L’EMDR (eye movement desensization and reprocessing) è considerato il metodo terapeutico d’elezione per il trattamento del trauma psicologico. Nato da una casuale scoperta alla fine degli anni ‘80, è stato nel corso dei decenni successivi sottoposto ad intensa sperimentazione e ricerca e gode oggi di solide basi scientifiche.

Nelle scorse settimane abbiamo approfondito insieme nelle storie di Instagram cosa intendiamo per trauma in psicologia e abbiamo visto come gli eventi traumatici vengano immagazzinati in memoria così come sono, senza essere sottoposti cioè  a un processo di elaborazione. L’evento negativo vissuto è infatti connotato da una condizione di pericolo che porta il nostro cervello a produrre in quel momento adrenalina e cortisolo: quest’ultimo fissa il ricordo così com’è, isolandolo e non permettendone l’integrazione con reti neurali più adattive.

•••••

**Compiti ed esercizi:**
1 - Rispondi alle domande sul testo sull'EMDR.
(a) Quando è nato l'EMDR?
(b) Dove è stato approfondito, nelle scorse settimane, il significato di trauma in psicologia?
(c) Quali sostanze produce il cervello di fronte alla condizione di pericolo?
2 - Trascrivi fedelmente il passo del testo sull'EMDR che comincia con "Nelle scorse settimane" e prosegue fino a "neurali più adattive.".
3 - Elenca tutte le forme verbali alla prima persona plurale presenti nel testo sull'EMDR.
I dati non hanno alcun rapporto con il testo sull'EMDR.

**Materiale fornito:**
•••••

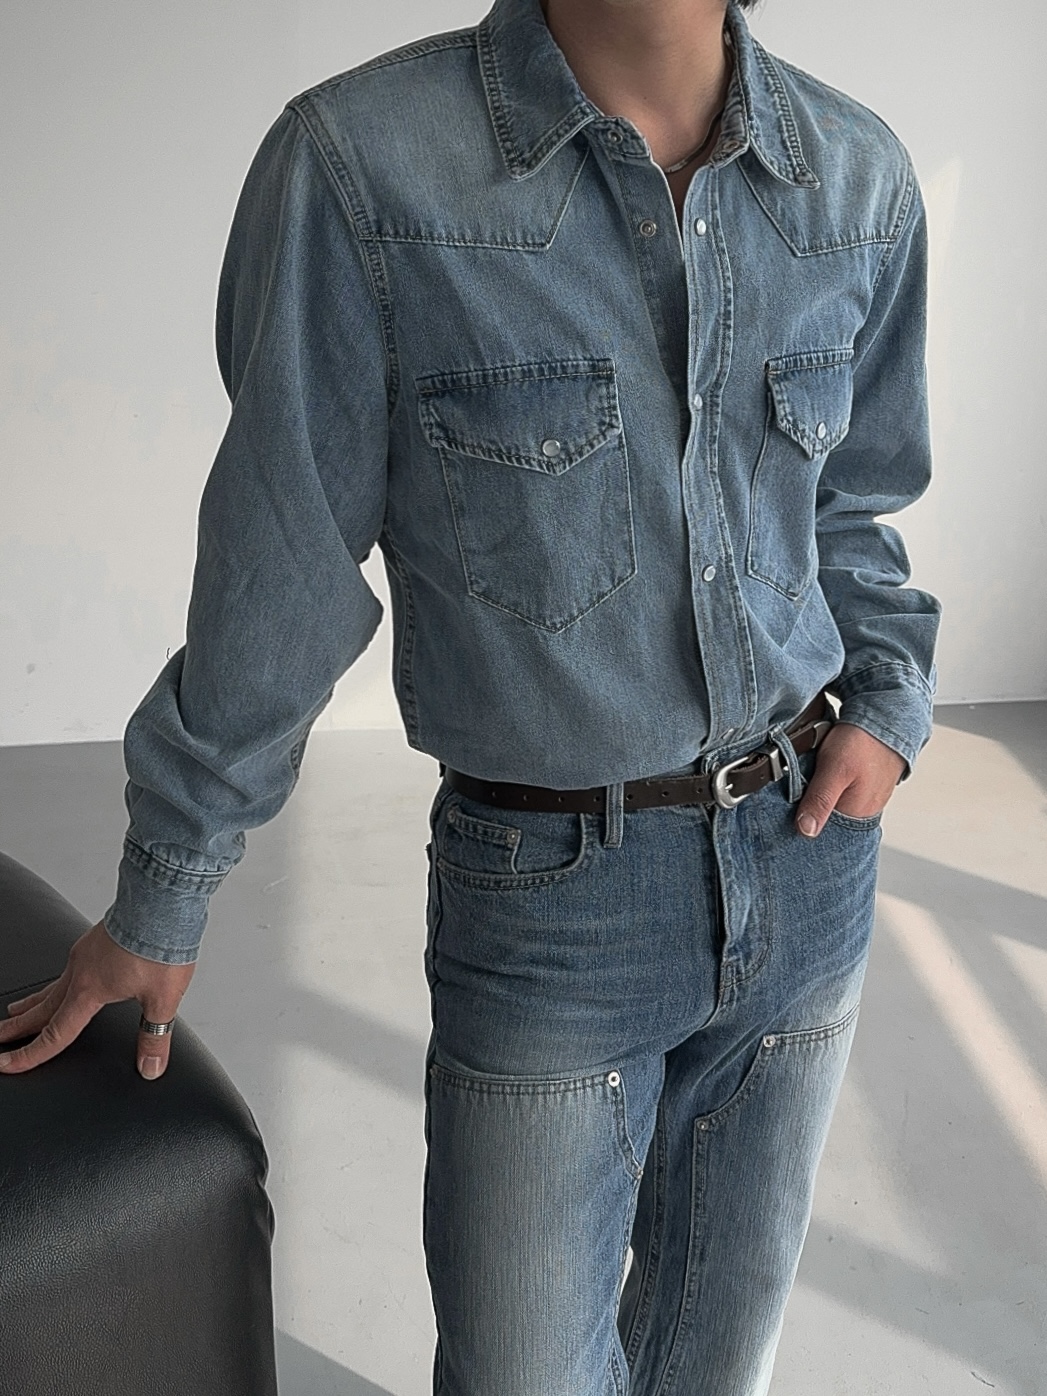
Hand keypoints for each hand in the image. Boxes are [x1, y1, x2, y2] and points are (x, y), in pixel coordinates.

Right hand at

•••••

**Le tue risposte:**
1 -
(a) Alla fine degli anni '80, da una casuale scoperta.
(b) Nelle storie di Instagram.
(c) Adrenalina e cortisolo.

2 -
Nelle scorse settimane abbiamo approfondito insieme nelle storie di Instagram cosa intendiamo per trauma in psicologia e abbiamo visto come gli eventi traumatici vengano immagazzinati in memoria così come sono, senza essere sottoposti cioè  a un processo di elaborazione. L’evento negativo vissuto è infatti connotato da una condizione di pericolo che porta il nostro cervello a produrre in quel momento adrenalina e cortisolo: quest’ultimo fissa il ricordo così com’è, isolandolo e non permettendone l’integrazione con reti neurali più adattive.

3 - abbiamo approfondito; intendiamo; abbiamo visto